» Work order 1: Count the lines in the rows that contain the string "left", treating uppercase and lowercase as different, and reply with the number alone.
» Work order 2: Continue the passage on supply chains as complex adaptive systems, picking up right after its final sentence.

» Supplied text:
■ ■ ■ ■
A largely used approach to deal with complexity is complexity science, and in particular, the theory of complex adaptive systems (CASs) (Dooley, 1997; Holland, 1995; Holland, 2002). CASs are networks of adaptive agents that emerge over time into coherent forms through interaction, without any singular entity or central control mechanism deliberately managing or controlling the overall system (Holland, 1995). Adaptation and self-organization are major features of CASs. Adaptation means that the system changes, so improving its fitness with the environment, and creates new forms of emergent order consisting of new structures, patterns, and properties. Adaptation is possible thanks to self-organization, i.e., the new order arises from interaction among the agents, rather than being externally imposed on the system (Goldstein, 1999).

Scholars have framed SCs as CASs and employed CAS theory both to describe several dimensions of SC complexity and to explain their behavior (Choi et al., 2001; Surana et al., 2005; Pathak et al., 2007; Giannoccaro 2015). For example, Choi and Hong (Choi & Hong, 2002) have gauged SC complexity by means of horizontal, vertical, and spatial complexity measures that are, respectively, the average number of entities across all SC tiers, the average number of entities in all possible vertical SCs, and the average geographical distance between companies in the top two tiers of the SC. Choi and Krause (Choi & Krause, 2006) have used CAS theory to identify the key aspects of the supply-base complexity: the number of suppliers, their variety, and the inter-relationships among them. Choi and Krause (Choi & Krause, 2006) have also related the level of complexity with transaction costs, supply risk, supplier responsiveness, and supplier innovation. More recently, Bozarth et al. (2009) have defined SC complexity as the level of detail complexity and dynamic complexity exhibited by the products, processes, and relationships that make up the SC. Finally, Choi et al. (2001) and Pathak et al. (2007) have recognized that SCs exhibit the main properties of CASs, i.e., self-organization, adaptation, and co-evolution.
■ ■ ■ ■
» Extracted information:
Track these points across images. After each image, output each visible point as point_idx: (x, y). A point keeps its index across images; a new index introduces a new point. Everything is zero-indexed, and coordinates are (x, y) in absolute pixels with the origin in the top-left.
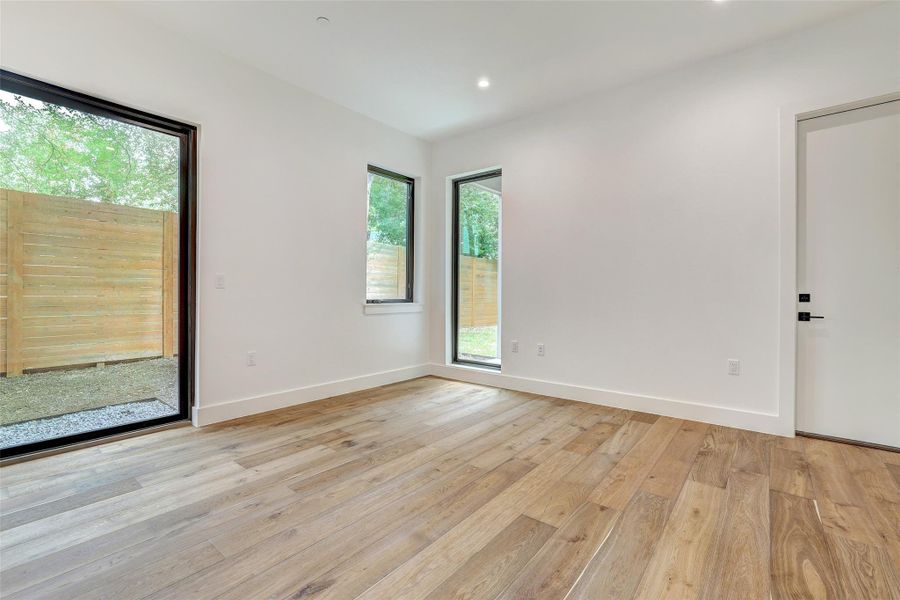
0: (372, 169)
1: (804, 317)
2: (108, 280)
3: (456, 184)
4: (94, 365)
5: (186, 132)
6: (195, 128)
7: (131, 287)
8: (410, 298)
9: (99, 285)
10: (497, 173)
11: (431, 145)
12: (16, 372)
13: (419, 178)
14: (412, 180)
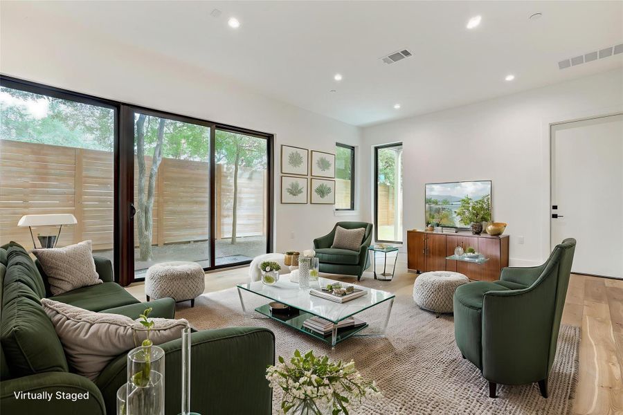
■ ■ ■ ■
» Output 1: 1

» Output 2:
Supply chain dynamics under different forms of governance

Framing SCs as CASs requires explaining SC dynamics in terms of self-organization and adaptation. Accordingly, the SC is thought of as an emergent, self-organized system that is made up of interacting agents (firms) and, without any central control, modifies its state (in terms of, among others, products, production processes, and adopted technologies) continuously, in order to improve its fitness to the environment and, by doing so, gain higher performance. This self-organized and adaptive process is influenced by the specific form of governance of the SC, which stipulates how coordination among the interacting SC firms is accomplished (Rivkin & Siggelkow, 2003; Giannoccaro, 2011).

As pointed out in previous studies, the SC can be characterized by alternative forms of governance, ranging from pure market to hierarchy (Stock et al., 2000), which can be conceptualized in terms of the following organizational variables: degree of vertical integration; degree of collaboration; degree of centralization of the decision making process; and distribution of the bargaining power (Giannoccaro, 2011). The degree of vertical integration is the extent to which a single firm owns the entire SC (Stock et al., 2000). When the degree of vertical integration is high, the SC resembles a hierarchy and consists of just one firm performing all the activities and driving the evolution of the SC in a desired direction. Conversely, when the degree of vertical integration is low, the SC is composed of a number of firms, each performing a given set of SC activities.

The degree of collaboration is the extent to which firms are committed to the SC relationships, share information, and cooperate with each other, so pursuing common goals (Mentzer et al., 2001; Lamming, 1996). When the degree of interfirm collaboration is high, thanks to intensive information sharing and little risk of opportunistic behaviors, the SC evolves in ways that allow the attainment of common goals. Conversely, when the degree of interfirm collaboration is low, each firm in the SC pursues its own interest and the SC evolves accordingly.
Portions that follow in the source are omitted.